Since September 2005, the city has contracted with Cogeneration Technologies, Inc., which uses two engines to convert methane gas from the landfill into electricity that the company sells to the Tennessee Valley Authority.
“It’s a shame if you collect (methane) and burn it when you can make energy with it,” said Cogeneration Technologies President Mike McCullough, who has a revenue-sharing arrangement with the city of Chattanooga.
“It’s a gas that would normally not be used for anything,” said Jerry Stewart, Chattanooga’s waste resources director. “It’s a resource there based on decomposition of municipal waste.”
As the city eyes more green-friendly initiatives, Mr. Stewart said he hopes to put together a feasibility study to determine how methane could be used to make energy at the City Landfill on Birchwood Pike and at the Moccasin Bend Wastewater Treatment Plant.
At the Summit landfill, which closed in March 1999, about 50 wells now collect methane and vacuums pull the gas down to a flare, which burns off the methane.
Some of the gas, however, goes to Mr. McCullough’s operation. He said he can produce about two megawatts of electricity continuously, enough to power roughly 150 to 200 homes for an hour.
Dr.

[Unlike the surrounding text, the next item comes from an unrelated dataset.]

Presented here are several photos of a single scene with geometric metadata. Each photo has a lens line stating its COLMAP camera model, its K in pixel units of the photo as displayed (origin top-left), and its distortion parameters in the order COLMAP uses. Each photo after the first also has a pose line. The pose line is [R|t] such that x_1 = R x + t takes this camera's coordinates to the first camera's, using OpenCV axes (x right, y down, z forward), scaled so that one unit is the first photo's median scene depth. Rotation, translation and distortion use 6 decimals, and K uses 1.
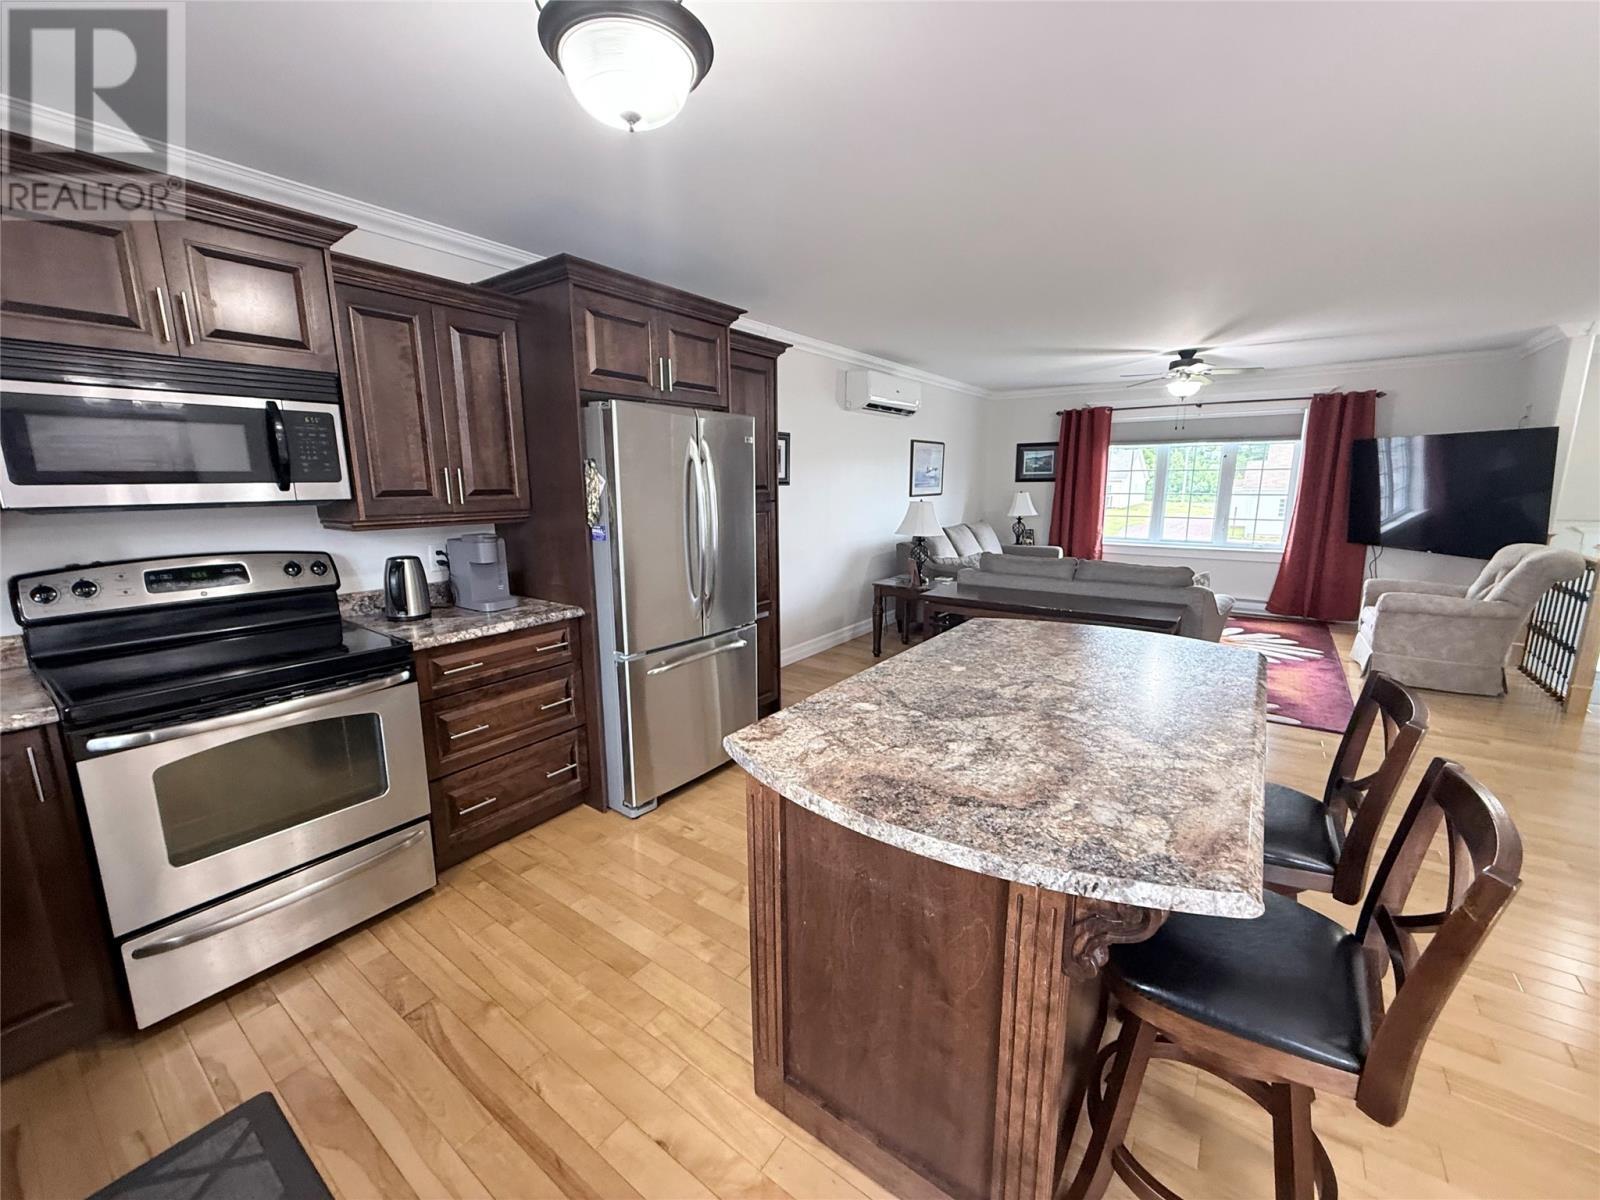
lens RADIAL K [[634.6, 0, 792.6], [0, 634.6, 598.1], [0, 0, 1]] dist [-0.003416, 0.000181]
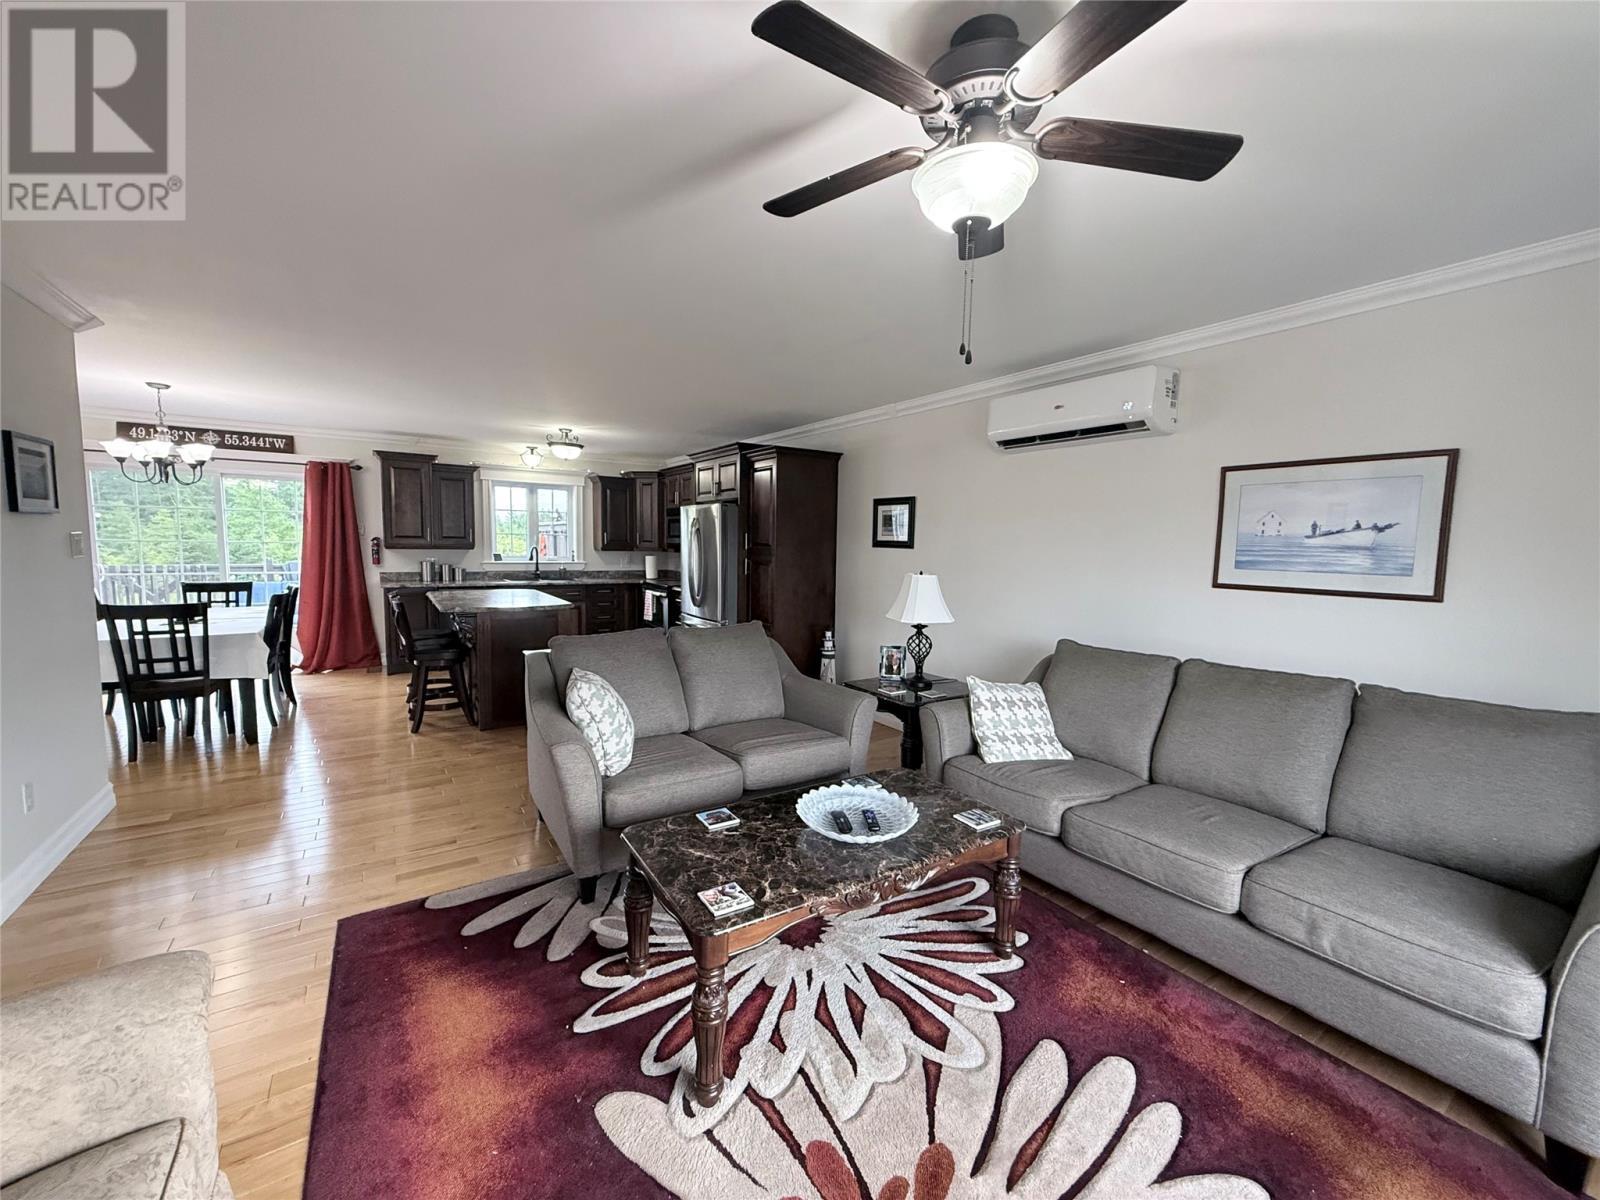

Randy Gentry, director of the University of Tennessee’s Institute for a Secure and Sustainable Environment, said while he said he is not sure how many municipalities in the Volunteer State are using methane to create electricity, there is a national push toward the technology.
“More and more landfills are heading in this direction,” said Dr. Gentry, an associate professor of civil and environmental engineering.
Instead of methane being “wasted waste,” he said, it can be put to good use.
“In this way it’s actually preferable to use it as a product,” Dr. Gentry said.
Councilwoman Sally Robinson, who sits on the city’s green committee, which is looking at ways to reduce the city’s carbon footprint, praised city personnel for being “innovative” in trying to harness an existing resource.
“It’s kind of like in the early days when we were taming rivers and using the current of the river to convert it into energy,” she said. “I think that these things are wonderful innovations.”